Sir: While some men may baulk at the idea of sitting down to pee, sleep experts recommend ‘not waking up the brain’ when getting up in the middle of the night for that call of nature. Not turning on lights, keeping one’s eyes half-closed, sitting down to pee, and washing hands can all be done in the dark, thus minimising sleep interruption. 

Bob Day

Adelaide, South Australia

Cheese injury

Sir: I read with amusement the article by Mark Mason on British folk sports (Books, 3 June). Last week we advertised for sale on eBay a wheelchair in very good condition. The same day we received a message from a gentleman from Texas. He was staying in Cheltenham and had travelled over to take part in the cheese rolling on Cooper’s Hill and as a result had broken his ankle in three places. He was delighted with his acquisition and the fact that he was treated in the local hospital without charge.
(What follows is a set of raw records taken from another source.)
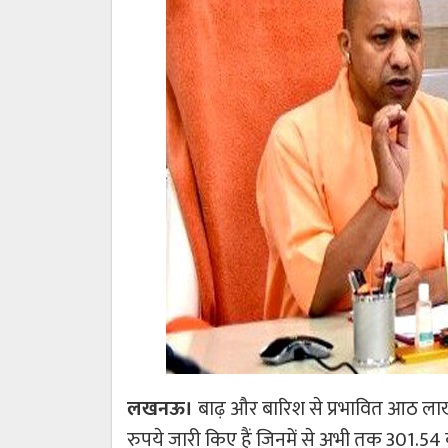
लखनऊ।
बाढ़ और बारिश से प्रभावित आठ ला
रुपये जारी किए हैं जिनमें से अभी तक 301.54 क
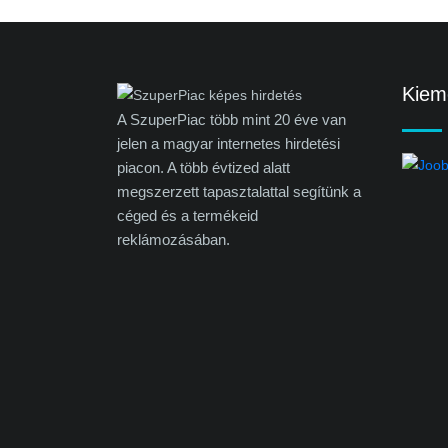
Kieme
A SzuperPiac több mint 20 éve van
jelen a magyar internetes hirdetési
piacon. A több évtized alatt
megszerzett tapasztalattal segítünk a
céged és a termékeid
reklámozásában.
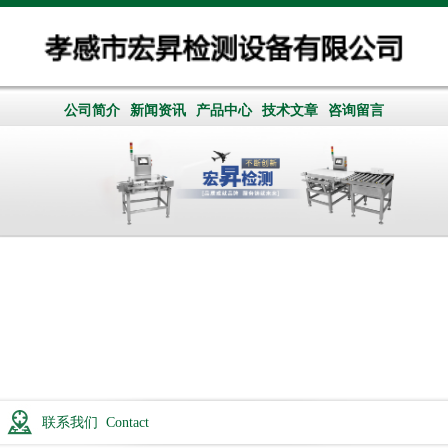
公司简介
新闻资讯
产品中心
技术文章
咨询留言
联系我们 Contact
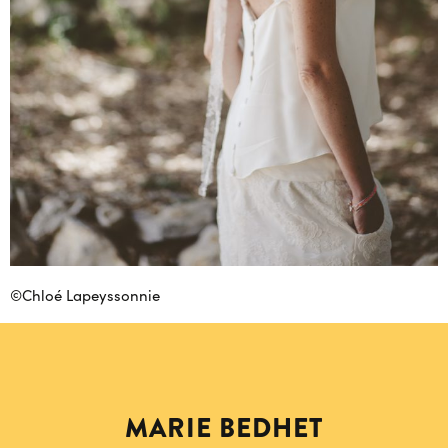
©
Chloé Lapeyssonnie
MARIE BEDHET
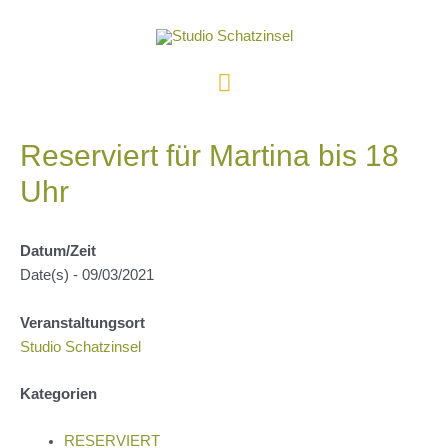
Zum
Inhalt
springen
Hauptmenü
Reserviert für Martina bis 18
Uhr
Datum/Zeit
Date(s) - 09/03/2021
Veranstaltungsort
Studio Schatzinsel
Kategorien
RESERVIERT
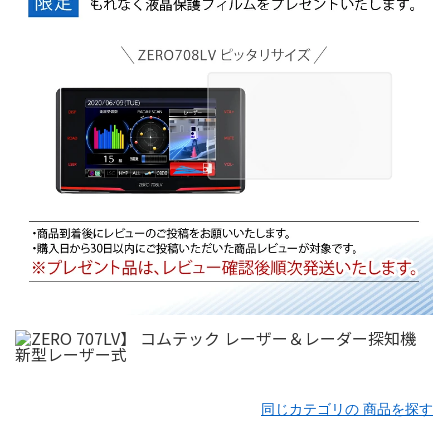
同じカテゴリの 商品を探す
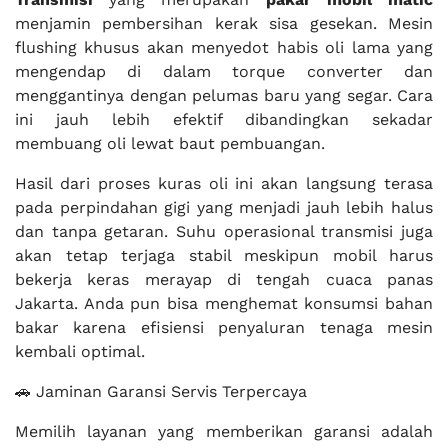
menjamin pembersihan kerak sisa gesekan. Mesin
flushing khusus akan menyedot habis oli lama yang
mengendap di dalam torque converter dan
menggantinya dengan pelumas baru yang segar. Cara
ini jauh lebih efektif dibandingkan sekadar
membuang oli lewat baut pembuangan.
Hasil dari proses kuras oli ini akan langsung terasa
pada perpindahan gigi yang menjadi jauh lebih halus
dan tanpa getaran. Suhu operasional transmisi juga
akan tetap terjaga stabil meskipun mobil harus
bekerja keras merayap di tengah cuaca panas
Jakarta. Anda pun bisa menghemat konsumsi bahan
bakar karena efisiensi penyaluran tenaga mesin
kembali optimal.
🚗 Jaminan Garansi Servis Terpercaya
Memilih layanan yang memberikan garansi adalah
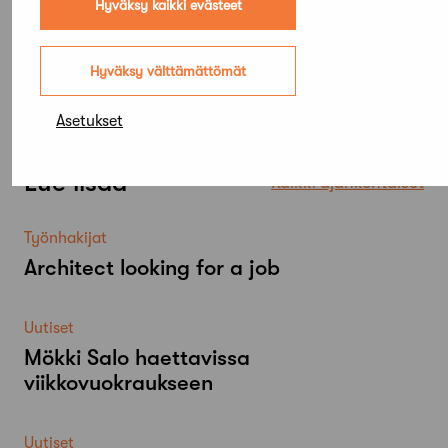
Hyväksy kaikki evästeet
Hyväksy välttämättömät
Asetukset
Lue lisää
Kaikki ajankohtaiset
Työnhakijat
Architect looking for a job
Uutiset
Mökki Salo haettavissa
viikkovuokraukseen
Uutiset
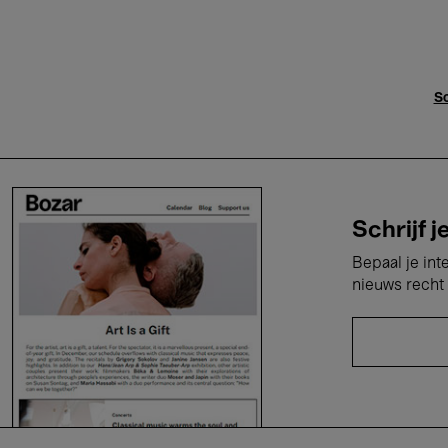
Sc
Schrijf j
Bepaal je int
nieuws recht 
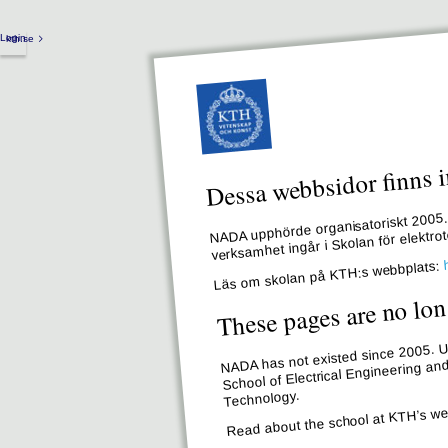
Login
kth.se
Dessa webbsidor finns i
NADA upphörde organisatoriskt 2005. 
verksamhet ingår i Skolan för elektr
Läs om skolan på KTH:s webbplats:
These pages are no lon
NADA has not existed since 2005. Un
School of Electrical Engineering an
Technology.
Read about the school at KTH’s we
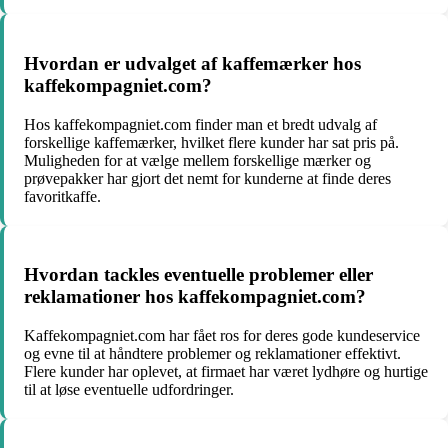
Hvordan er udvalget af kaffemærker hos
kaffekompagniet.com?
Hos kaffekompagniet.com finder man et bredt udvalg af
forskellige kaffemærker, hvilket flere kunder har sat pris på.
Muligheden for at vælge mellem forskellige mærker og
prøvepakker har gjort det nemt for kunderne at finde deres
favoritkaffe.
Hvordan tackles eventuelle problemer eller
reklamationer hos kaffekompagniet.com?
Kaffekompagniet.com har fået ros for deres gode kundeservice
og evne til at håndtere problemer og reklamationer effektivt.
Flere kunder har oplevet, at firmaet har været lydhøre og hurtige
til at løse eventuelle udfordringer.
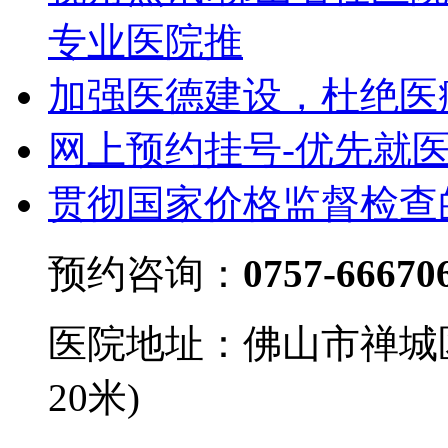
专业医院推
加强医德建设，杜绝医
网上预约挂号-优先就
贯彻国家价格监督检查
预约咨询：
0757-66670
医院地址：佛山市禅城
20米)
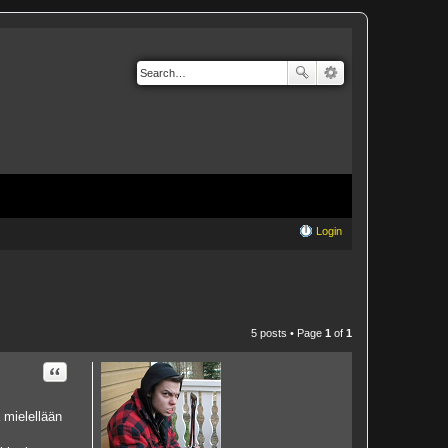
Login
5 posts • Page
1
of
1
Quote
 mielellään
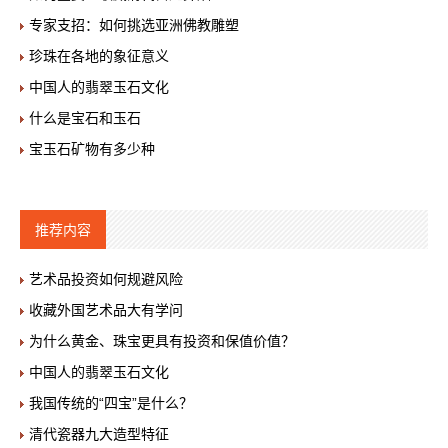
专家支招：如何挑选亚洲佛教雕塑
珍珠在各地的象征意义
中国人的翡翠玉石文化
什么是宝石和玉石
宝玉石矿物有多少种
推荐内容
艺术品投资如何规避风险
收藏外国艺术品大有学问
为什么黄金、珠宝更具有投资和保值价值？
中国人的翡翠玉石文化
我国传统的“四宝”是什么？
清代瓷器九大造型特征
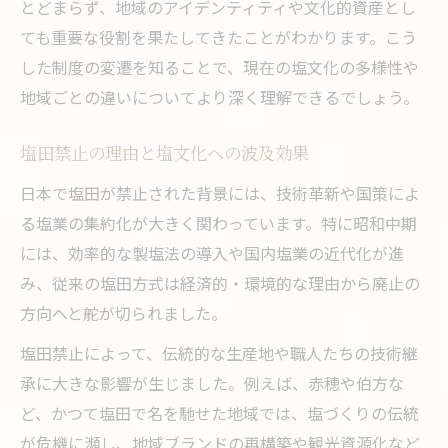
とどまらず、地域のアイデンティティや文化的資産とし
ても重要な役割を果たしてきたことがわかります。こう
した制度の変遷を知ることで、現在の塩文化の多様性や
地域ごとの違いについてより深く理解できるでしょう。
塩田禁止の理由と塩文化への波及効果
日本で塩田が禁止された背景には、技術革新や国策によ
る塩業の集約化が大きく関わっています。特に昭和中期
には、効率的な製塩法の導入や国内塩業の近代化が進
み、従来の塩田方式は経済的・環境的な理由から廃止の
方向へと舵が切られました。
塩田禁止によって、伝統的な生産地や職人たちの技術継
承に大きな影響が生じました。例えば、赤穂や伯方な
ど、かつて塩田で名を馳せた地域では、塩づくりの伝統
が危機に瀕し、地域ブランドの再構築や観光資源化など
He was last seen happily drinking in the local pub.

Martin Sobey

Evesham, Worcs

Banana break

Sir: I was with Charles Moore in Ukraine (Notes, 3 June) and had the pleasure of filming him eat a banana while my friend Kolya demonstrated how to operate a semi-automatic safely (the perils of not scheduling a lunch break). Charles mentions that Ukrainians affectionately Ukrainianised Boris Johnson’s surname to ‘Johnsoniuk’. This is also a play on his Instagram handle, which is @borisjohnsonuk. Ukrainians are not ones to let an invasion get in the way of a good pun.

Benedict Westenra

By email

Crüelty

Sir: Michael Hann’s savage disdain for Mötley Crüe (Arts, 3 June) is shared by Half Man Half Biscuit. Their song ‘Upon Westminster Bridge’ contains the lyrics: ‘Help Mrs Medlicott, I don’t know what to do,/ I’ve only got three bullets and there’s four of Mötley Crüe.’